Pierre Petit de Julleville was elected bishop of Dijon on 23 June 1927. He was consecrated on 29 September 1927, in the metropolitan cathedral of Paris, by Cardinal Louis-Ernest Dubois, archbishop of Paris. He was promoted to the metropolitan see of Rouen on 7 August 1936, where he acted as Apostolic administrator of the see of Dijon from 18 September 1936 to 15 May 1937.
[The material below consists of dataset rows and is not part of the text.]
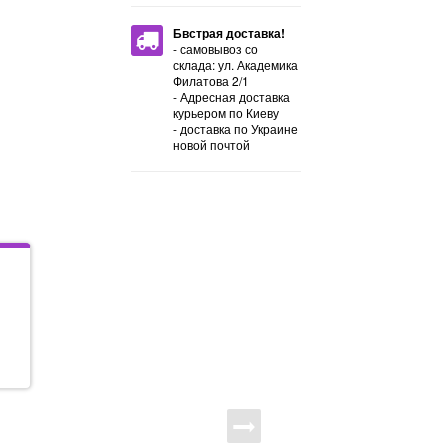
Бвстрая доставка!
- самовывоз со
склада: ул. Академика
Филатова 2/1
- Адресная доставка
курьером по Киеву
- доставка по Украине
новой почтой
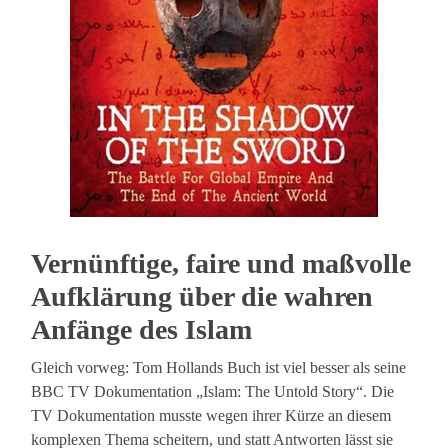
Vernünftige, faire und maßvolle
Aufklärung über die wahren
Anfänge des Islam
Gleich vorweg: Tom Hollands Buch ist viel besser als seine
BBC TV Dokumentation „Islam: The Untold Story“. Die
TV Dokumentation musste wegen ihrer Kürze an diesem
komplexen Thema scheitern, und statt Antworten lässt sie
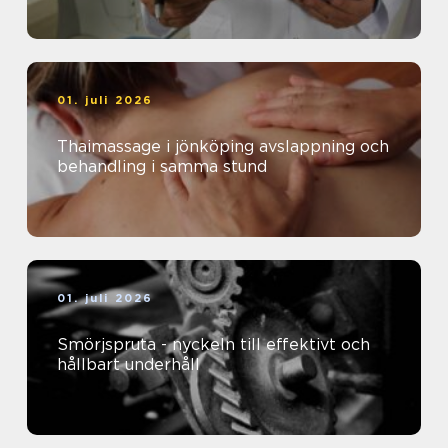
01. juli 2026
Thaimassage i jönköping avslappning och
behandling i samma stund
01. juli 2026
Smörjspruta - nyckeln till effektivt och
hållbart underhåll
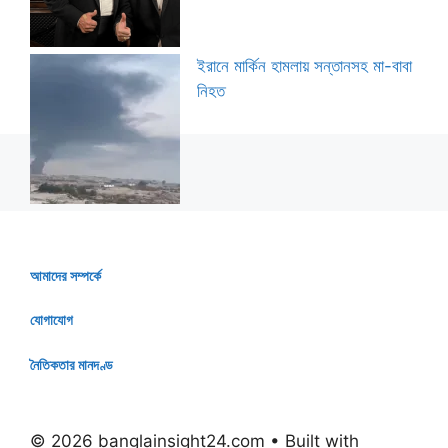
ইরানে মার্কিন হামলায় সন্তানসহ মা-বাবা
নিহত
আমাদের সম্পর্কে
যোগাযোগ
নৈতিকতার মানদণ্ড
© 2026 banglainsight24.com
• Built with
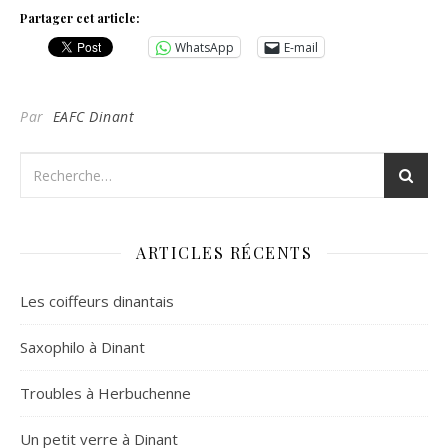
Partager cet article:
WhatsApp
E-mail
Par
EAFC Dinant
ARTICLES RÉCENTS
Les coiffeurs dinantais
Saxophilo à Dinant
Troubles à Herbuchenne
Un petit verre à Dinant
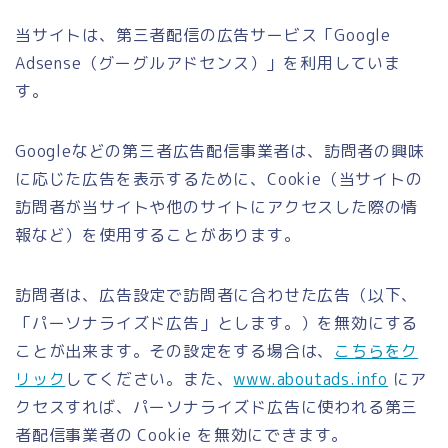
当サイトは、第三者配信の広告サービス「Google
Adsense（グーグルアドセンス）」を利用していま
す。
Googleなどの第三者広告配信事業者は、訪問者の興味
に応じた広告を表示するために、Cookie（当サイトの
訪問者が当サイトや他のサイトにアクセスした際の情
報など）を使用することがあります。
訪問者は、広告設定で訪問者に合わせた広告（以下、
「パーソナライズド広告」とします。）を無効にする
ことが出来ます。その設定をする場合は、
こちらをク
リック
してください。また、
www.aboutads.info
にア
クセスすれば、パーソナライズド広告に使われる第三
者配信事業者の Cookie を無効にできます。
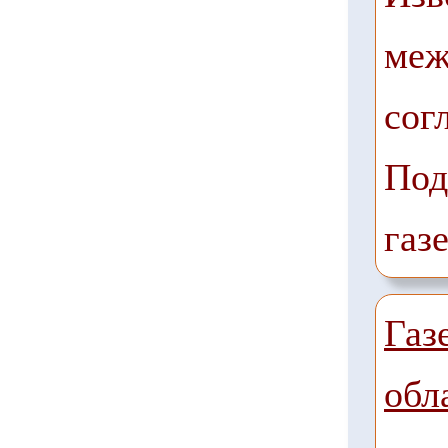
меж
сог
Под
газ
Газ
обл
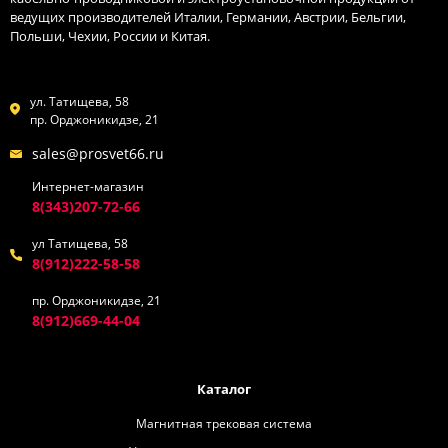
ведущих производителей Италии, Германии, Австрии, Бельгии,
Польши, Чехии, России и Китая.
ул. Татищева, 58
пр. Орджоникидзе, 21
sales@prosvet66.ru
Интернет-магазин
8(343)207-72-66
ул Татищева, 58
8(912)222-58-58
пр. Орджоникидзе, 21
8(912)669-44-04
Каталог
Магнитная трековая система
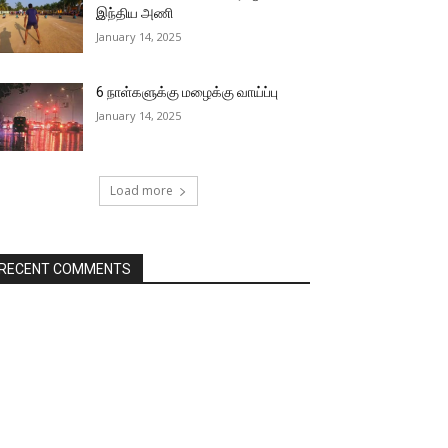
இந்திய அணி
January 14, 2025
6 நாள்களுக்கு மழைக்கு வாய்ப்பு
January 14, 2025
Load more
RECENT COMMENTS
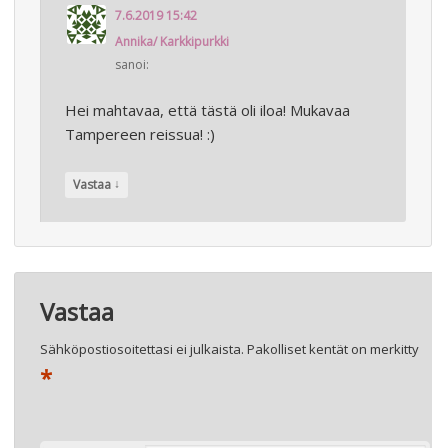
7.6.2019 15:42
Annika/ Karkkipurkki
sanoi:
Hei mahtavaa, että tästä oli iloa! Mukavaa
Tampereen reissua! :)
↓
Vastaa
Vastaa
Sähköpostiosoitettasi ei julkaista.
Pakolliset kentät on merkitty
*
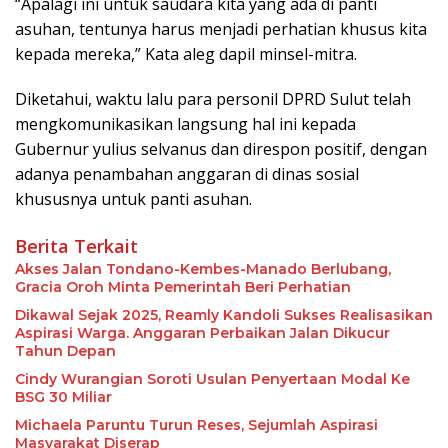
“Apalagi ini untuk saudara kita yang ada di panti
asuhan, tentunya harus menjadi perhatian khusus kita
kepada mereka,” Kata aleg dapil minsel-mitra.
Diketahui, waktu lalu para personil DPRD Sulut telah
mengkomunikasikan langsung hal ini kepada
Gubernur yulius selvanus dan direspon positif, dengan
adanya penambahan anggaran di dinas sosial
khususnya untuk panti asuhan.
Berita Terkait
Akses Jalan Tondano-Kembes-Manado Berlubang,
Gracia Oroh Minta Pemerintah Beri Perhatian
Dikawal Sejak 2025, Reamly Kandoli Sukses Realisasikan
Aspirasi Warga. Anggaran Perbaikan Jalan Dikucur
Tahun Depan
Cindy Wurangian Soroti Usulan Penyertaan Modal Ke
BSG 30 Miliar
Michaela Paruntu Turun Reses, Sejumlah Aspirasi
Masyarakat Diserap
Pope Pius XII created him cardinal priest on 18 February 1946. Pierre Petit de Julleville received the title of S. Maria in Aquiro on 22 February 1946. He died less than 2 years later, on 10 December 1947 in Rouen, and is buried in the metropolitan cathedral of Rouen.

== Bibliography ==
- Brain, Roger. Le Cardinal Petit de Julleville. Paris: Centre de documentation sacerdotale, 1948;
- Chapeau, O.S.B. André and Fernand Combaluzier, C.M. Épiscopologe français des temps modernes, 1592–1973. Paris : Letouzey et Ané, 1974, p. 443-444;
- De la Serre, René. Le Cardinal Petit de Julleville. Paris: Librairie Plon, 1955.